We all know the public transport system in urban India is far from ideal. Buses are ill-maintained and don’t ply well-optimised routes. Auto-rickshaw fares are regulated but rarely, if ever, enforced. Trains always run at full capacity, are subject to frequent breakdowns and the associated infrastructure is unclean and, in many cases, unsafe. Overall, public transport options are always in high demand and the commute experience they provide is often stressful. So those who can afford private transportation exercise the option (esp. in the form of two-wheelers). Ultimately, given that most parts of India’s tier I and II cities are unplanned formations, roads are often overcrowded, jammed and/or unnavigable.
So improving this situation needs policymakers and citizens alike to assume an interdisciplinary approach, particularly since transport emissions also have to be mitigated to meet both climatic and health targets. In this multivariate context, one of the variables to be optimised for, among accessibility, affordability, etc., is space. Specifically, it becomes desirable for more people to occupy less space while commuting so that time spent traveling and fuel use efficiency are reduced and increased, respectively.

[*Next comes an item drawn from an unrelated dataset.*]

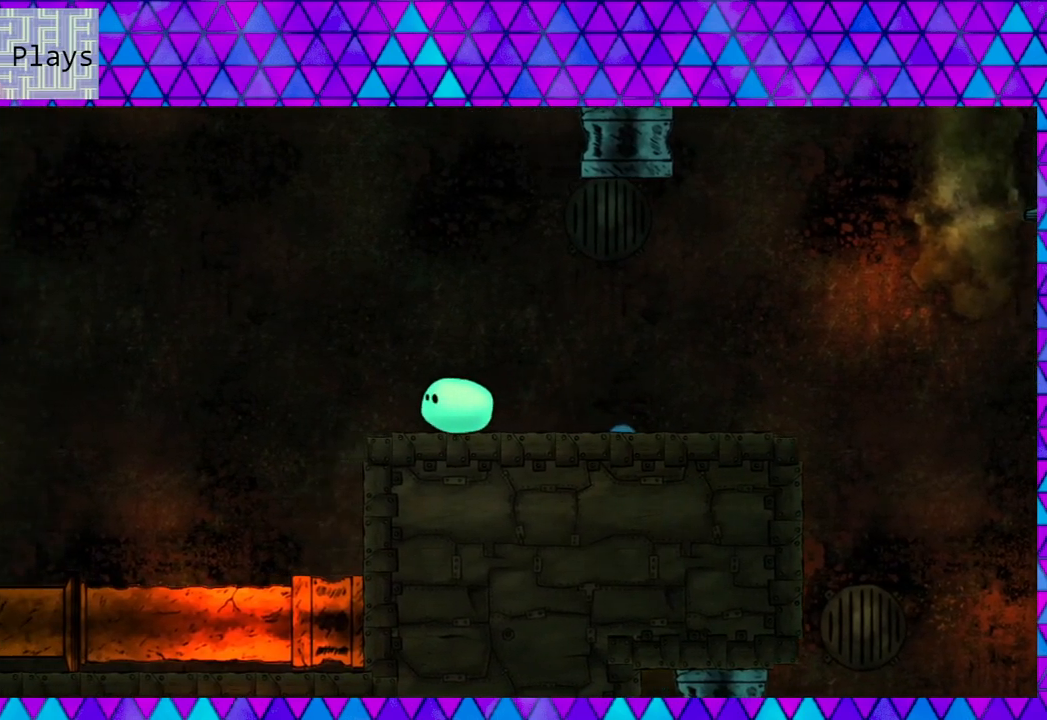
{"buttons": ["B", "DPAD_RIGHT"], "right_stick": "center", "events": [[150, "DPAD_LEFT", "up"], [217, "DPAD_RIGHT", "down"], [450, "B", "down"]]}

For five people to occupy a ground area of 10 sq. metres in the LS 500h is ridiculous in the specific context of Lexus claiming that the car was “engineered with the environment at heart”. Let’s be honest: this is a fancy car that’s like any other fancy car. Even the greenness of the electric power it consumes – using electric and V6 engines plus a Li-ion battery – is limited to lower emissions; the power itself, in India, is predominantly generated in thermal power plants. So the car in effect aspires to mitigate its own emissions but does nothing else that’s environmentally friendly. This may be cutting-edge innovation but it is not environmentally productive in the least.

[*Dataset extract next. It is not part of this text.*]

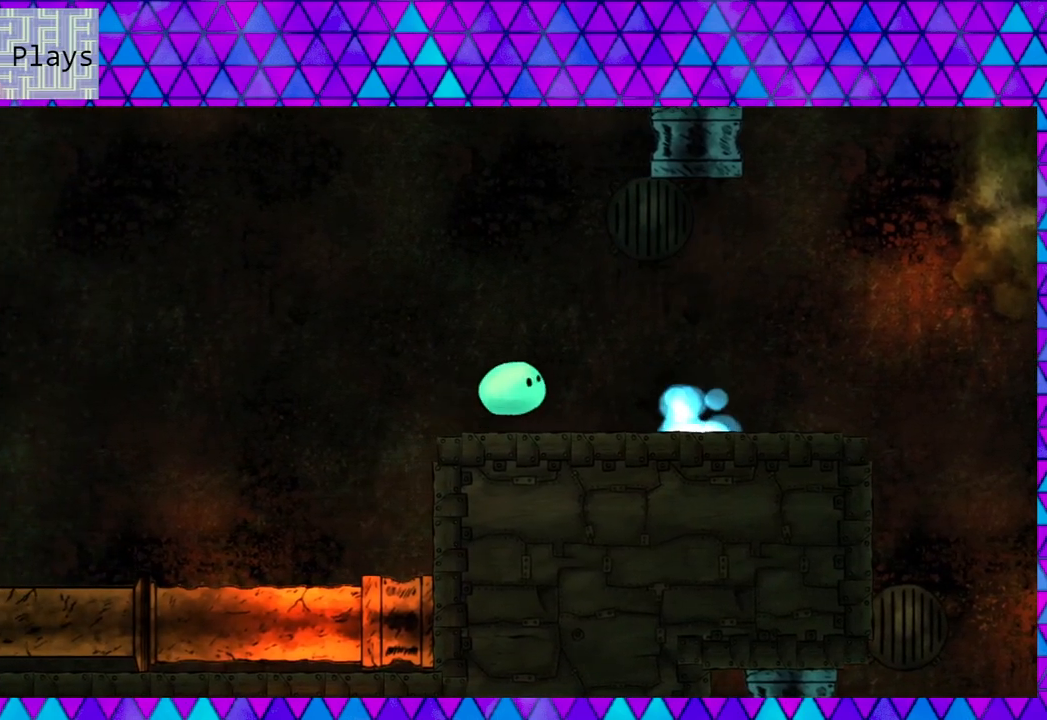
{"buttons": ["DPAD_RIGHT"], "right_stick": "center", "events": [[117, "B", "up"]]}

Whether this singular contribution will make a difference is also doubtful. For the upper class to be able to claim they’re being ‘green’ requires them to implement those claims at scale – particularly since possessing the car itself would require capital accumulation to the tune of a few tens of crores. Such wealth can be better redistributed to help those who can’t yet afford to live green but aspire to; in the long-term, sustainable living has the potential to be cheaper, but in the short-term, it is bound to be quite costly. Without redistribution, affirmative pro-climate action through the production and utilisation of Veblen goods will remain an oxymoron.